I am Navin Jammula working as Staff SWE at Intuit for 15 years and have overall 20 years of experience in Software industry.
Application Pod Autoscaling is a very challenging problem and the solutions available currently works well individually but not as a whole and may not solve all usecases (ex: peak hour traffic, weekday/weekend, month end, year end etc.). The current solutions helps with realtime scaling based on short term analysis but not based on both short and long term analysis.
We created a thorough solution (a.k.a. Global Updater) considering most of the usecases with multiple components which will address the realtime + longterm vertical sizing(pod size) and Horizontal sizing(num of pods).

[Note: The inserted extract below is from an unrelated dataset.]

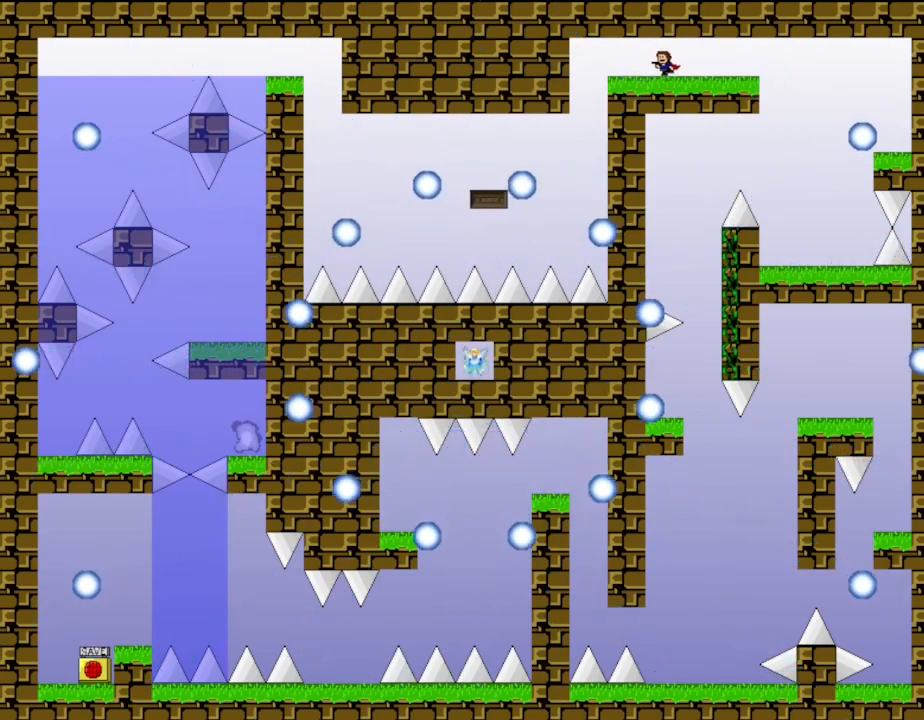
{"keys": [], "events": [[217, "left", "up"], [317, "left", "down"], [500, "left", "up"]]}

Global updater analyzes vertical size recommendations from VPA(opensource), pod-size recommender(internal), horizontal recommendations from HPA(opensource), replica-recommender(internal) and generate a recommendation finetune file that contain both vertical and horizontal size after multiple checks and safeguards ensuring the reliability of the service is not impacted.
Global Updater product runs remotely and is designed to work for multiple services across clusters and different environments per service and generate recommendations for a service considering metrics from multiple environments (pre-prod and prod).
This solution helped scaling both vertical and horizontal without human intervention thereby saving time and cost and also reliability of the application.
Benefits to the ecosystem:
We are planning to open source the solutions we built as this will not just benefit us but also the community/companies with similar problems. We will keep enhancing the product and rollout the changes. This talk will help the audience in understanding the innovative approaches we have taken to solve this complex problem.